Cette année encore, l’Europe n’est pas venue à bout de ses difficultés économiques
Une Europe à deux visages
Si certains pays ont bel et bien réussi
leur retournement, d’autres sont encore
à la peine, sans compter les plus impactés
d’entre eux qui, comme la Grèce, le
Portugal ou encore l’Irlande, se débattent
avec leur dette publique… Quelle que soit
leur situation, tous ont à souffrir de mauvaises
pratiques de paiement qui mettent
en danger leur potentiel à rebondir et à
innover. Pour les pays fragiles, ces mauvaises
pratiques révèlent leur caractère
« entreprisicide ».
Se dessine donc une Europe à deux visages
: celle qui résiste aux intempéries
puisque les pratiques de paiement sont
encadrées et celle qui ne protège pas
suffisamment les entreprises des mauvais
payeurs et qui souffre, plus que l’autre, de
la crise.
Des contrastes importants persistent entre
les pays nordiques, où les échéances de
règlement sont bien respectées, et les pays
du Sud, où les retards de paiement sont
plus fréquents. Par exemple, en Suède,
95 % des factures sont payées dans les 90
jours contre 50 % en Grèce.
Besoin d’une législation plus efficace
Ayant réalisé la nécessité de travailler sur
la gestion de leur poste clients, les entreprises
européennes expriment de plus en
plus leur volonté de voir adopter une législation
plus efficace en matière de délais
de paiement, notamment pour poursuivre
les clients débiteurs particuliers (54 % des
entreprises sont favorables à l’élaboration
d’une législation).
Rappelons que les entreprises européennes
ont durement souffert en 2010
où, chaque jour, elles sont 600 à avoir fait
l’objet d’une liquidation (soit 220 000 entreprises
sur l’année).
Un phénomène probablement lié au taux
de pertes sur créances irrécouvrables
qui ne cesse d’augmenter puisqu’il est
passé de 2,6 % à 2,7 %, soit un montant
colossal de 312 milliards d’euros passés
en pure perte. Le cumul de ces pertes, depuis
2007, s’élève à 1 300 milliards d’euros.
Ce manque à gagner, considérable,
impacte inévitablement la trésorerie des
entreprises, leurs investissements en recherche
et développement et leur politique
de l’emploi.
Allongement des délais de paiement
Les délais de paiement sont plus ou moins
contenus mais ils ne s’améliorent pas.
Ainsi, en Europe, les particuliers et les
entreprises paient 1 jour plus tard en 2011
qu’en 2010 (respectivement sous 40 et 56
jours) et les services publics s’acquittent
de leurs factures 2 jours plus tard, à savoir
sous 65 jours.
Mais ces chiffres recouvrent eux aussi une
réalité contrastée, celle des pays où l’on
paie bien et qui sont sur le chemin de la
reprise… et les autres.
En France, la situation progresse globalement.
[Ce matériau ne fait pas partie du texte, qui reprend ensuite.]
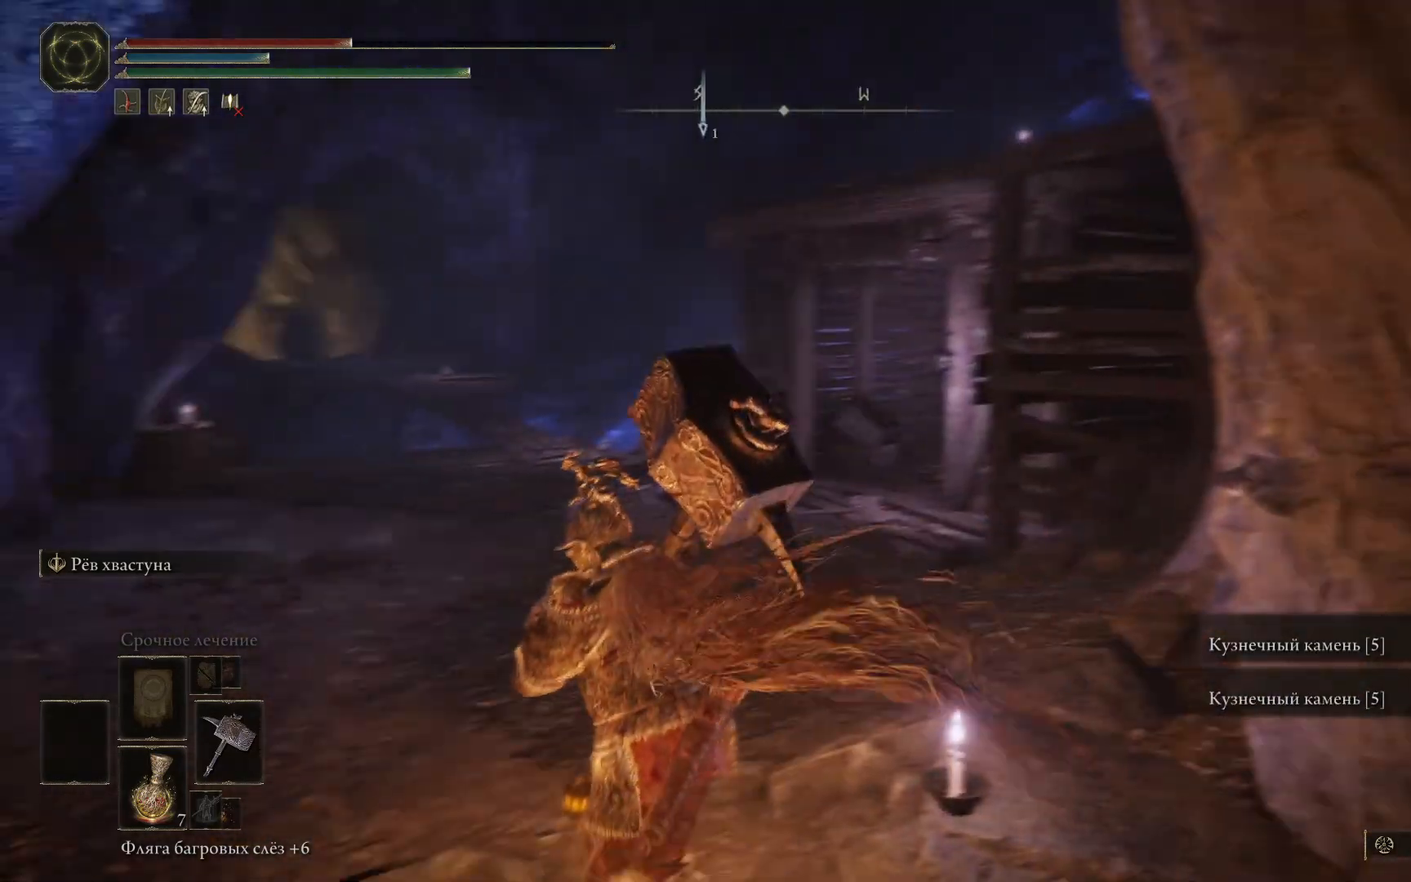
{"buttons": [], "left_stick": "up-left", "right_stick": "center", "events": [[33, "right_stick", "center"]]}
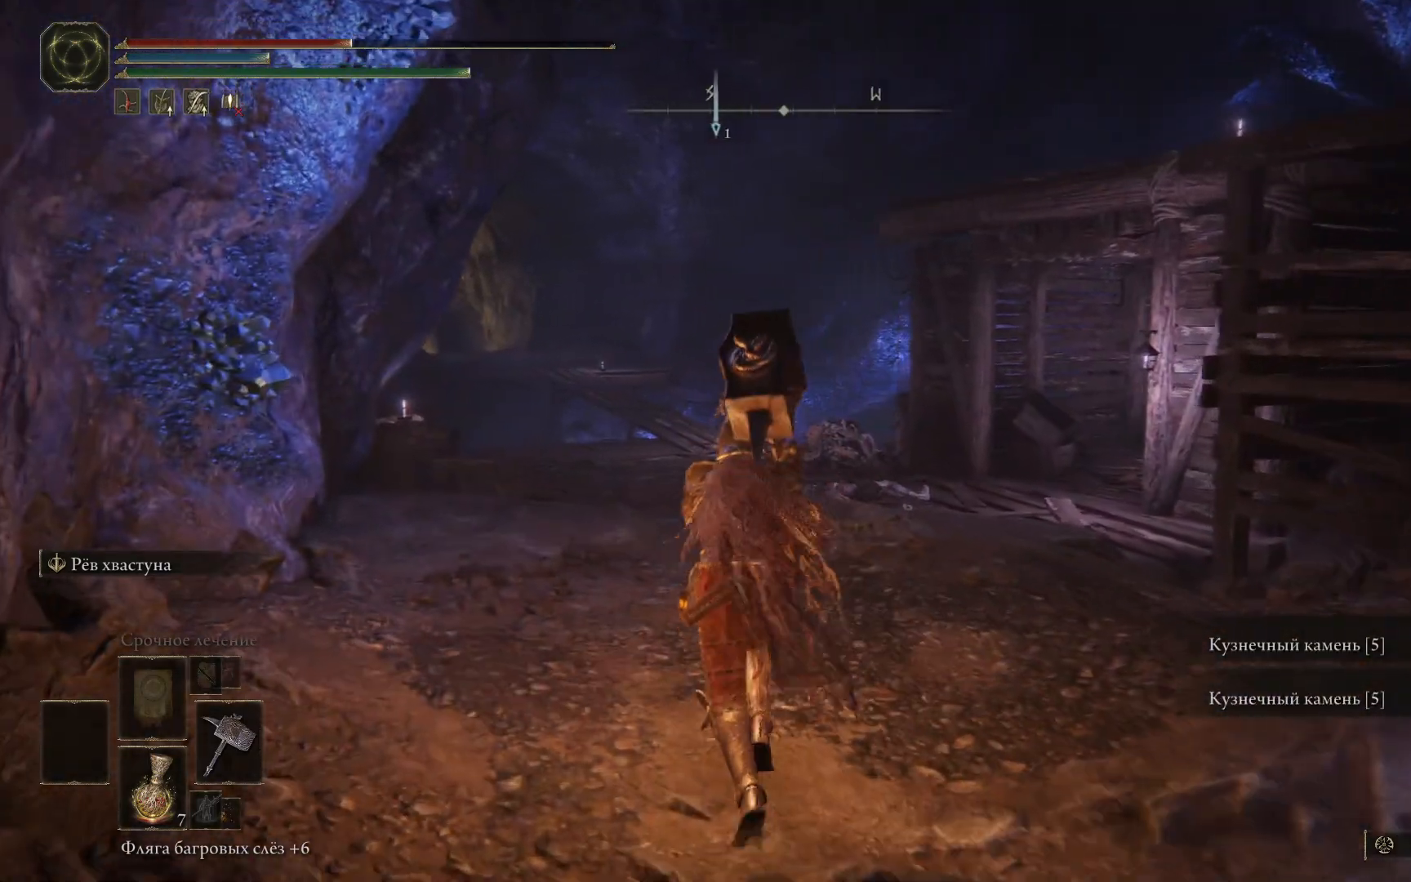
{"buttons": [], "left_stick": "up-left", "right_stick": "down-right", "events": [[284, "right_stick", "down-right"]]}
Mais malgré la Loi de Modernisation
de l’Économie, effective depuis 2009, les
retards de paiement restent élevés, respectivement
de 18 et 20 jours pour les entreprises
et les services publics, les premières
s’étant stabilisées quand les seconds se
sont améliorés.
Reste que les particuliers sont à la traîne,
payant désormais avec 16 jours de retard
contre 14 l’an passé. En revanche, le taux
de pertes sur créances irrécouvrables s’est
amélioré, passant de 2,2 % en 2010 à 2 %
en 2011, meilleur qu’en 2009 (2,1 %).
Très concrètement, cela équivaut à 4 milliards
d’euros à consacrer à la croissance et à
l’innovation.
Extrait de l’étude réalisée par Intrum Justitia
auprès de 6 000 entreprises interrogées dans
25 pays entre janvier et mars 2011.
Étude complète disponible sur
http://www.intrum.com/fr/Presse-Pub...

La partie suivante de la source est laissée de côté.